Salt, so important to human health and disease, is also prominent in HUMAN HISTORY. Civilization has required it from earliest times. Cereal grains, the ‘Staff of life” is relatively low in SODIUM CHLORIDE, salt, making it a desirable food additive.
PRESERVATION of food before refrigeration required salt. Natron (Natrium is latin for salt, and Na is its chemical symbol) was the Egyptian city known for its salt. Salary was an income supplement to Roman Legionnaires for purchase of salt.
Salt, gold and slaves were prominent in north African trade, and salt was often as valuable, ounce for ounce, as gold. “Below the salt” in medieval times meant the “cheap seats” in Feasts; only the “high table” had salt.
SEA WATER was about 0.9% salt at the dawn of Life, and that is presently the salt concentration in EXTRACELLULAR FLUID.
TASTE BUDS are happy with salty foods, and one set is specialized to pick up salty favors. The 4 others are sweet, sour, bitter and umami. As you can see, these taste buds were pro-evolutionary in our paleolithic ancestors.

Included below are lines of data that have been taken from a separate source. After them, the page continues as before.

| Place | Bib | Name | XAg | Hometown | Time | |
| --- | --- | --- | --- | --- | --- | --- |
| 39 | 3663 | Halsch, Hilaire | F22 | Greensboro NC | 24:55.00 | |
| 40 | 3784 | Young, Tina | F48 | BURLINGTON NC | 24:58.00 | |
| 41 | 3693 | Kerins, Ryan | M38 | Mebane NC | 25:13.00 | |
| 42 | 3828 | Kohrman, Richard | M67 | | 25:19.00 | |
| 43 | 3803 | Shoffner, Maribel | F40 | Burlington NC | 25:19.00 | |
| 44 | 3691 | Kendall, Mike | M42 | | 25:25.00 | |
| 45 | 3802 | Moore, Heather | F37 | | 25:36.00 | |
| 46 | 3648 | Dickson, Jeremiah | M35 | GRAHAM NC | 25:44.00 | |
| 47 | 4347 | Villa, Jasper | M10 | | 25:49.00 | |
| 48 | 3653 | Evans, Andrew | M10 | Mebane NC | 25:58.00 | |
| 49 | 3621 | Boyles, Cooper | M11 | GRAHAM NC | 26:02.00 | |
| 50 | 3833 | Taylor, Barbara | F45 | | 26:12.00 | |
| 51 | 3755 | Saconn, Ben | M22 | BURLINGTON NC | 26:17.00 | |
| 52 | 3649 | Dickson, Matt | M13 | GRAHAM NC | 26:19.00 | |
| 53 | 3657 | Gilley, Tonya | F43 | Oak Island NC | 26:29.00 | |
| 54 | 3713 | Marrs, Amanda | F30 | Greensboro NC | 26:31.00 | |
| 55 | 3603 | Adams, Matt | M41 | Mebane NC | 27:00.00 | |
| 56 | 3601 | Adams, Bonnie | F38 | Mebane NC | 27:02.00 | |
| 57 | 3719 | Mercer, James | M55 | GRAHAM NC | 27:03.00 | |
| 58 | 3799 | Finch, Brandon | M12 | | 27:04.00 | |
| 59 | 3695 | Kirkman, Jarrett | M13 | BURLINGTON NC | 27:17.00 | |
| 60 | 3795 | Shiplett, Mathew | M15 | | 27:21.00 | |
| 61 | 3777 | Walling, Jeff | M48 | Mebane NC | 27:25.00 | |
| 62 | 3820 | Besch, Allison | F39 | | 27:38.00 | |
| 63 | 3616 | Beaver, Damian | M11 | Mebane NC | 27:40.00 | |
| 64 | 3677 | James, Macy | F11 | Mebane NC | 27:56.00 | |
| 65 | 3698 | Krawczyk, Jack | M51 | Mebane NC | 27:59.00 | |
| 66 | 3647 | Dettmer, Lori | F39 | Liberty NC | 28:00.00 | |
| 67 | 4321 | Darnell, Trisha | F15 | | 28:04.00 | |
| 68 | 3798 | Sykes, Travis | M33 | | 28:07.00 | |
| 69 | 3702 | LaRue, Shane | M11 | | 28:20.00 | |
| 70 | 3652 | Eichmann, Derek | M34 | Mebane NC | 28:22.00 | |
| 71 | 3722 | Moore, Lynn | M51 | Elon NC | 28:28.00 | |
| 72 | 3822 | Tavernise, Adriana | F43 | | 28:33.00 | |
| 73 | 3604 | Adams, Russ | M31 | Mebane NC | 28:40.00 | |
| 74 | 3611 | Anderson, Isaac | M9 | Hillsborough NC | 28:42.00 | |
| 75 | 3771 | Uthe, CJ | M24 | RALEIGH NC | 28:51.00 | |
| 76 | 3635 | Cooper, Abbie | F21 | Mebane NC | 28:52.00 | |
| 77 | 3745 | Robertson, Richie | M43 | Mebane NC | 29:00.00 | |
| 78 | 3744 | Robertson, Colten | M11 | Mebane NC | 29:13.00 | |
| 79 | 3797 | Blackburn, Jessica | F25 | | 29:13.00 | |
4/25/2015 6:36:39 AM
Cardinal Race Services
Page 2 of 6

The extra salt, sugar, and fats that taste so good in our present modern, excessive society are over-generously supplied by capitalistic producers intent on enhancing sales. Portions keep getting ever larger to encourage us to eat more.
Salt supports BLOOD PRESSURE, and sometimes ER Patients in shock are given saline infusions. More commonly, HYPERTENSION is treated by salt restriction, as illustrated in the accompanying Infographic.
POTASSIUM is the most common cation in the INTRACELLULAR FLUID, just as Sodium is most common in the Extracellular fluid. Our bodies fastidiously defend narrow concentration limits of Sodium, Potassium and other electrolytes which are important constituents of the famous Milieu interieur.
It is interesting that the Sodium-Potassium ATP Pump requires a large percentage of the ENERGY used to keep us alive. This pump also keeps our cell membranes POLARIZED, so important in NERVE TRANSMISSION.
So eat a lot of NATURAL FOODS, high in potassium, and avoid the catsup, sauces and condiments that riddle our high sodium, Fast food, modern diets.